The unpredictable knowledge demonstrated in dialogue and character in this scene underscores the unpredictable knowledge of the international viewer, exhibit A - myself. This is very much what adds to the pleasure of globe-traveling cinema for those of us who travel to see it. If Tandan and Boyle had a US audience in mind, they’d likely have ditched the cricket question, since our batsman pad themselves with steroids not tea. That, or else their producers or other movie company honchos would have demanded it be stricken from the record. Whereas, if I had come to the theatre with the typical US sports provincialism our media encourages by ignoring any sporting tradition outside of the USA, I wouldn’t have found that scene as utterly mesmerizing, as so intricately layered, as I did. And as I still do. My limited knowledge is what led me to not just enjoy that scene, but to freaking love that scene!
My experience with the events of that scene reinforced for me how globalization is too often too simply discussed.

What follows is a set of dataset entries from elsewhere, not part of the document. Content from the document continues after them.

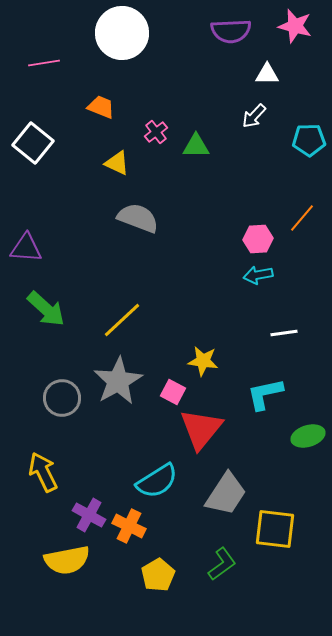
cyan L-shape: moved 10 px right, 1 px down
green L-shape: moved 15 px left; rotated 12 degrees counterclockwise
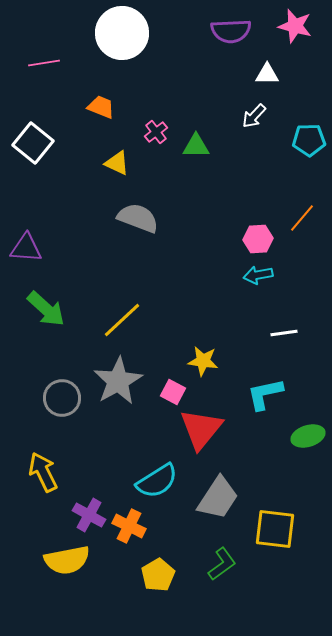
gray trapezoid: moved 8 px left, 4 px down
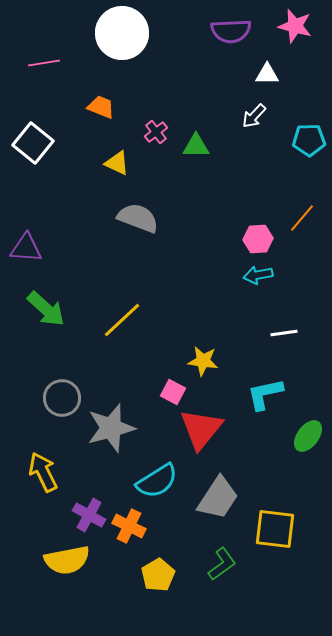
gray star: moved 7 px left, 47 px down; rotated 15 degrees clockwise
green ellipse: rotated 36 degrees counterclockwise
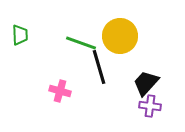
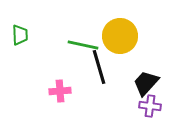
green line: moved 2 px right, 2 px down; rotated 8 degrees counterclockwise
pink cross: rotated 20 degrees counterclockwise
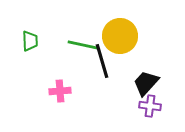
green trapezoid: moved 10 px right, 6 px down
black line: moved 3 px right, 6 px up
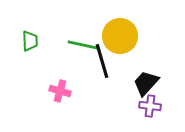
pink cross: rotated 20 degrees clockwise
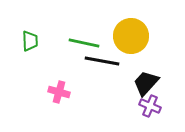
yellow circle: moved 11 px right
green line: moved 1 px right, 2 px up
black line: rotated 64 degrees counterclockwise
pink cross: moved 1 px left, 1 px down
purple cross: rotated 15 degrees clockwise
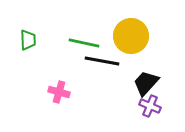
green trapezoid: moved 2 px left, 1 px up
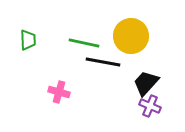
black line: moved 1 px right, 1 px down
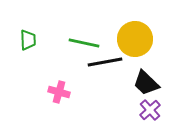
yellow circle: moved 4 px right, 3 px down
black line: moved 2 px right; rotated 20 degrees counterclockwise
black trapezoid: rotated 88 degrees counterclockwise
purple cross: moved 4 px down; rotated 25 degrees clockwise
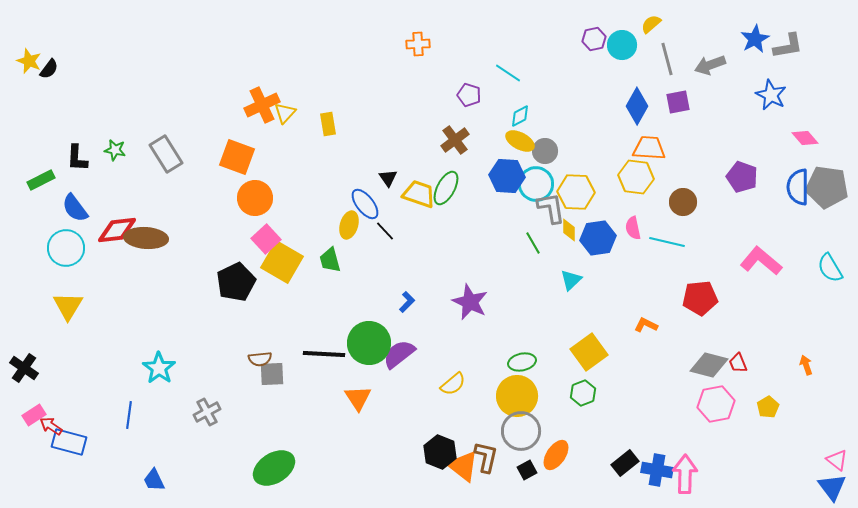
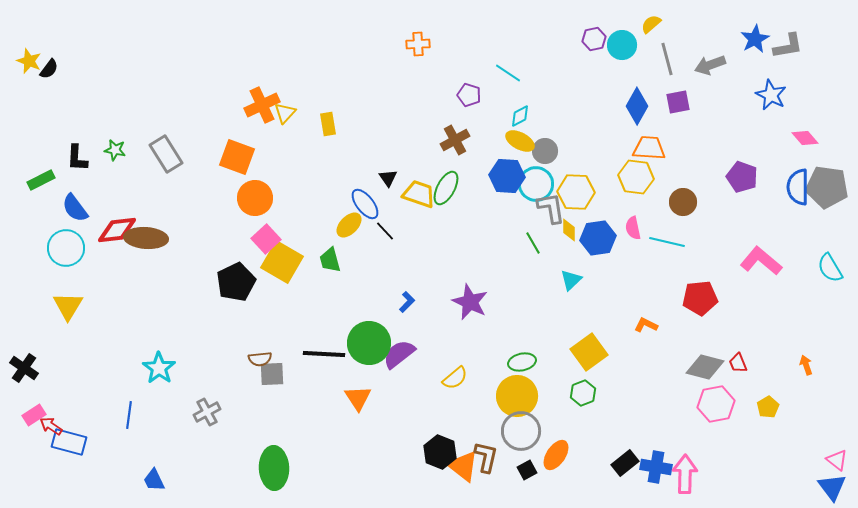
brown cross at (455, 140): rotated 8 degrees clockwise
yellow ellipse at (349, 225): rotated 28 degrees clockwise
gray diamond at (709, 365): moved 4 px left, 2 px down
yellow semicircle at (453, 384): moved 2 px right, 6 px up
green ellipse at (274, 468): rotated 60 degrees counterclockwise
blue cross at (657, 470): moved 1 px left, 3 px up
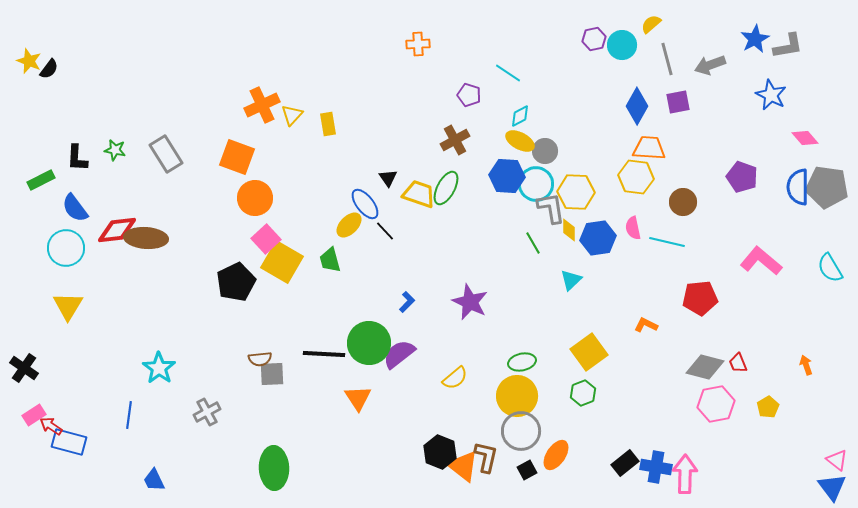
yellow triangle at (285, 113): moved 7 px right, 2 px down
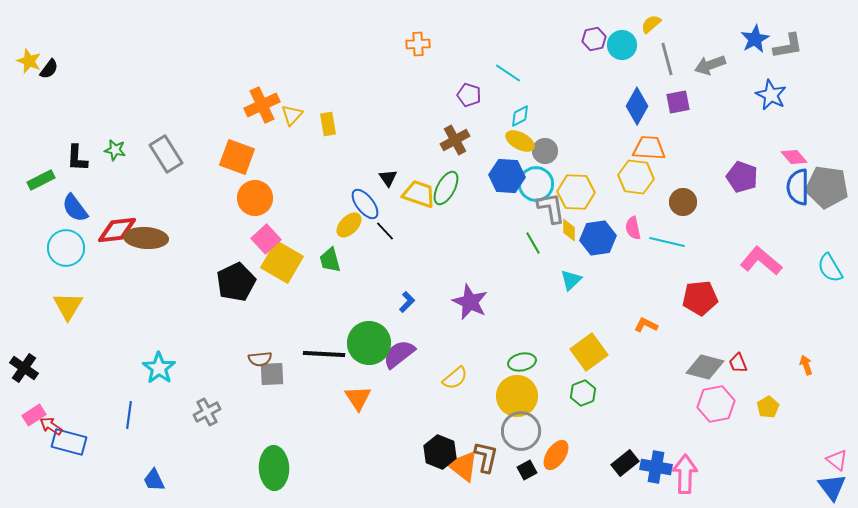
pink diamond at (805, 138): moved 11 px left, 19 px down
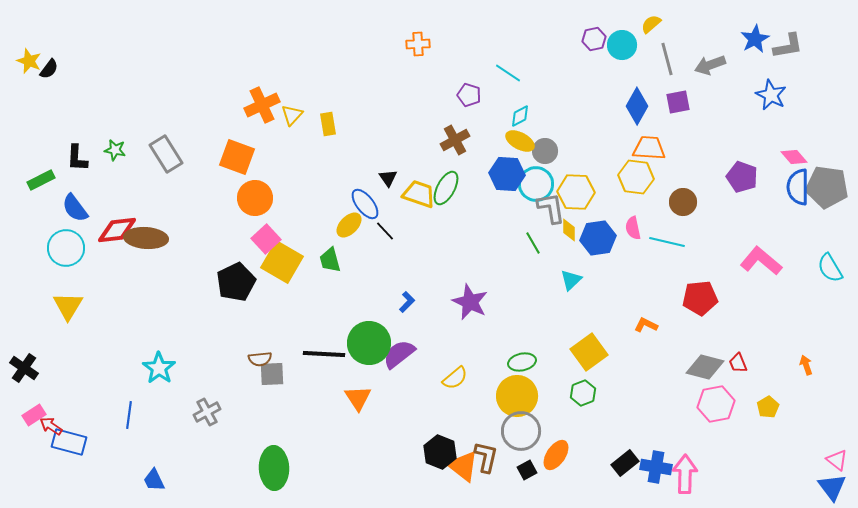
blue hexagon at (507, 176): moved 2 px up
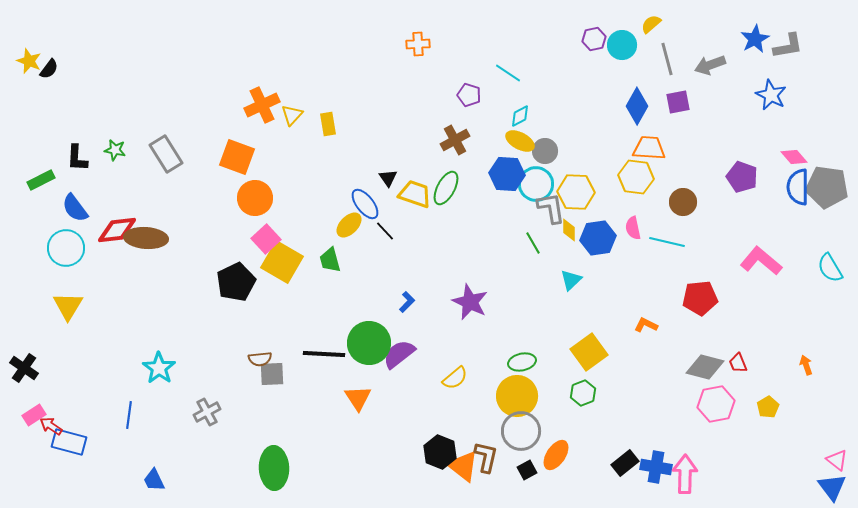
yellow trapezoid at (419, 194): moved 4 px left
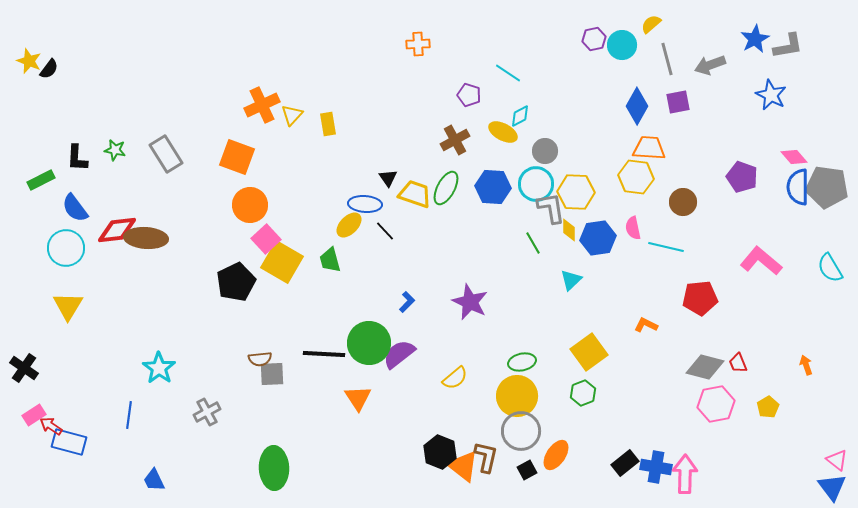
yellow ellipse at (520, 141): moved 17 px left, 9 px up
blue hexagon at (507, 174): moved 14 px left, 13 px down
orange circle at (255, 198): moved 5 px left, 7 px down
blue ellipse at (365, 204): rotated 48 degrees counterclockwise
cyan line at (667, 242): moved 1 px left, 5 px down
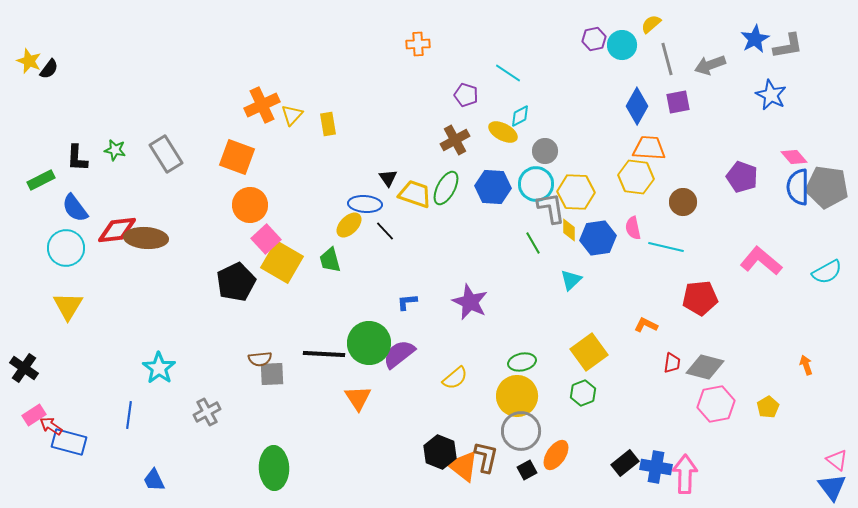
purple pentagon at (469, 95): moved 3 px left
cyan semicircle at (830, 268): moved 3 px left, 4 px down; rotated 88 degrees counterclockwise
blue L-shape at (407, 302): rotated 140 degrees counterclockwise
red trapezoid at (738, 363): moved 66 px left; rotated 150 degrees counterclockwise
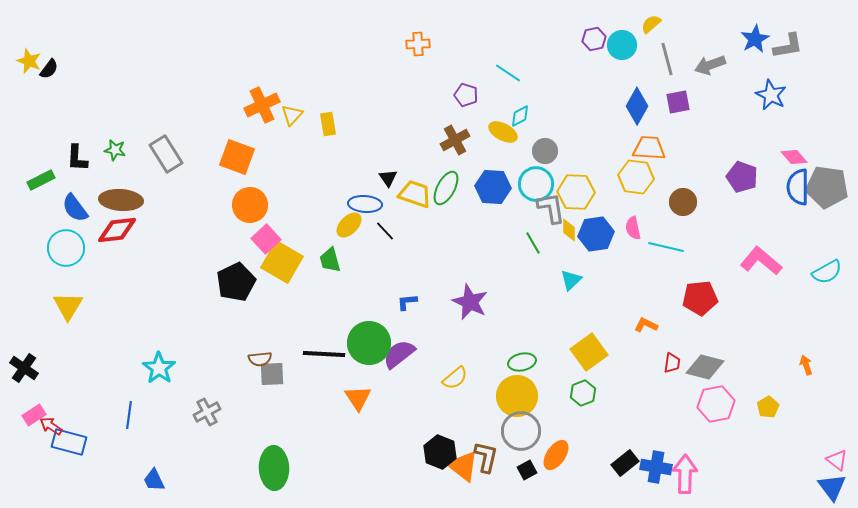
brown ellipse at (146, 238): moved 25 px left, 38 px up
blue hexagon at (598, 238): moved 2 px left, 4 px up
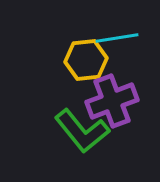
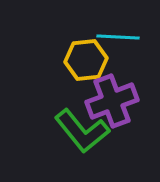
cyan line: moved 1 px right, 1 px up; rotated 12 degrees clockwise
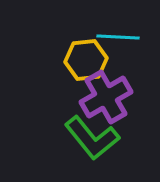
purple cross: moved 6 px left, 4 px up; rotated 9 degrees counterclockwise
green L-shape: moved 10 px right, 7 px down
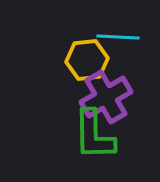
yellow hexagon: moved 1 px right
green L-shape: moved 2 px right, 3 px up; rotated 38 degrees clockwise
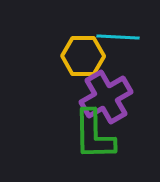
yellow hexagon: moved 4 px left, 4 px up; rotated 6 degrees clockwise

As films travel across the world, they run up against an unintended audience’s incomplete knowledge and the stories become different experiences for each individual viewer. Slumdog Millionaire is just another opportunity for the global to be localized within the reflexive contexts of the experiences of each individual audience member. Each audience member part of the local and global simultaneously.